Neste modelo de desenvolvimento, em torno da vila de Alcácer do Sal ou disperso pelo concelho, nascem novas aldeias na reserva e na privacidade colonial de quem procura “uma segunda habitação numa área de maior comunhão com a natureza (…) valorizando as denominações de origem protegida e da cultura local na envolvente ao aldeamento turístico, dando ênfase à saúde pública, fito terapia e perfumes, relaxamento e spa conjuntamente com arquitectura e design”, como referia uma das projectadas. Ao lado da aldeia servil, surgirá o Aldeamento Turístico, onde antes era a herdade dos Senhores. Lugares, agora “ecológicos e sustentáveis” onde se anuncia a “slow life”, que mapeiam novas aldeias da burguesia culta e rica sob o seu Sol e Mar, o verde do Golf e não dos arrozais, da Saúde e Bem-Estar, que não do centro de saúde que fechou, ou da Gastronomia e dos Vinhos gourmet o suficiente para não ser popular.
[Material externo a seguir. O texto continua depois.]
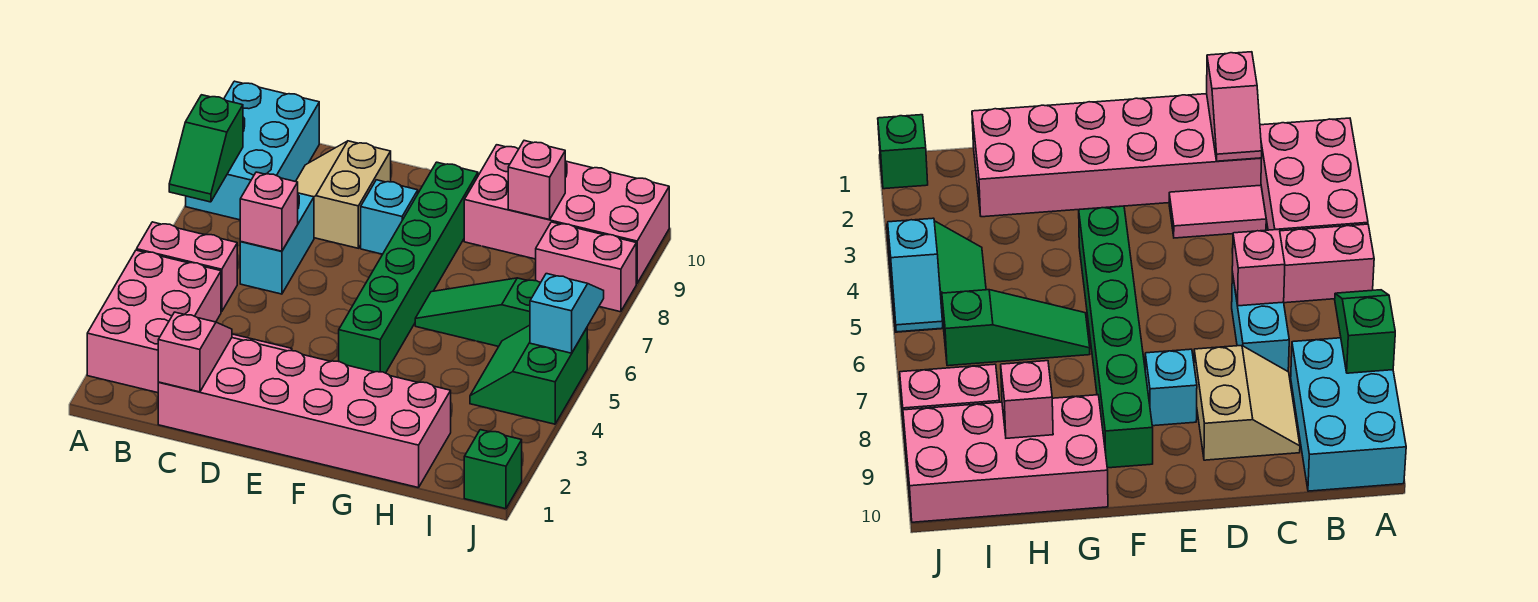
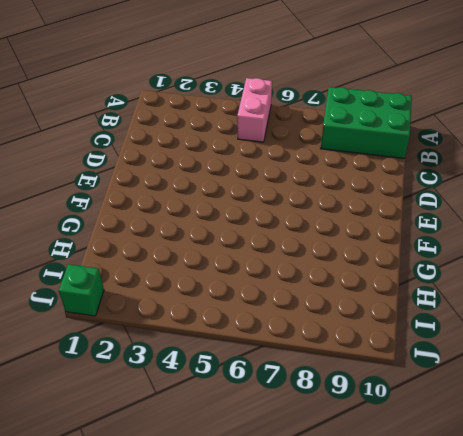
green 2x3 brick [321,87,412,158] -> cyan 2x3 brick [186,81,319,220]
none -> pink 2x3 brick [87,250,221,393]
none -> pink 2x6 brick [158,338,451,488]
none -> pink 1x2 tile [1169,185,1266,238]

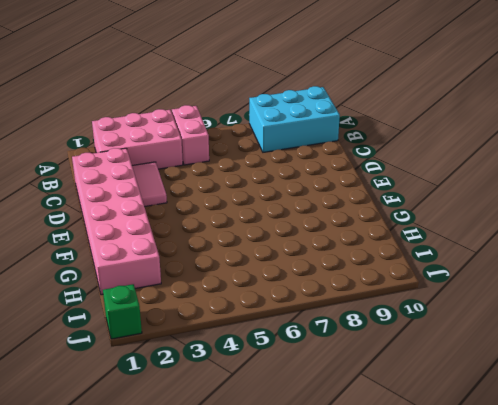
none -> cyan 1x2 brick [240,193,314,294]
none -> tan 2x2 slope [296,141,391,248]
none -> cyan 1x1 brick [361,180,418,254]

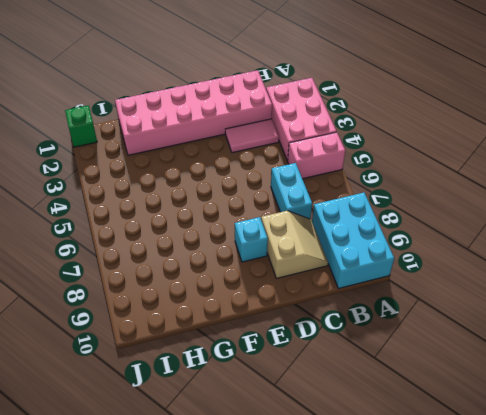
none -> green 1x6 brick [339,162,478,373]
none -> green 1x3 slope [415,278,540,346]
none -> pink 2x4 brick [464,145,669,284]

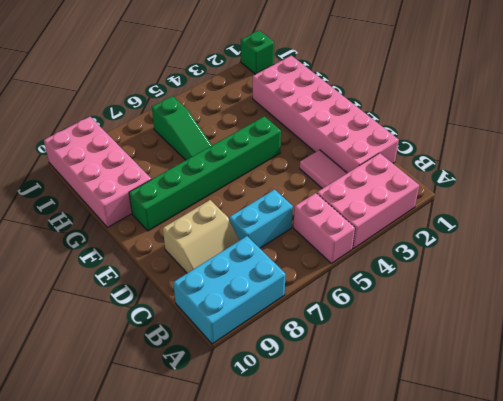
none -> cyan 1x1 brick [361,180,418,254]
none -> green 2x2 slope [470,325,587,424]
none -> pink 1x2 brick [536,222,636,312]

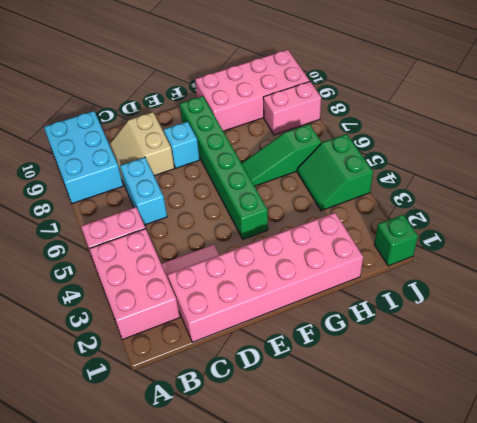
none -> green 1x2 slope [169,95,243,202]
none -> pink 1x2 slope [158,312,232,392]
none -> pink 1x1 brick [240,172,298,251]

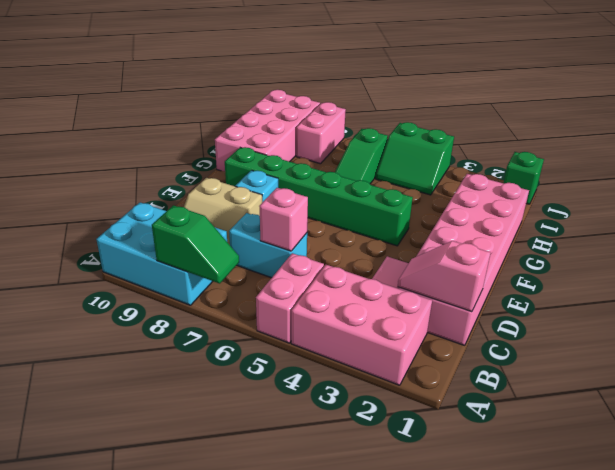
none -> pink 1x1 brick [508,141,565,220]
none -> cyan 1x2 slope [530,274,604,353]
Um desenvolvimento servil que assentará ele mesmo sobre numa nova cartografia de Alcácer do Sal. E Alcácer do Sal, à imagem do futuro “País resort” será o reflexo de uma comunidade de pessoas que delegou e deixou cair nas mãos da indústria turística todo o potencial natural, económico e humano de um território, que será vendido e revendido até desaparecer.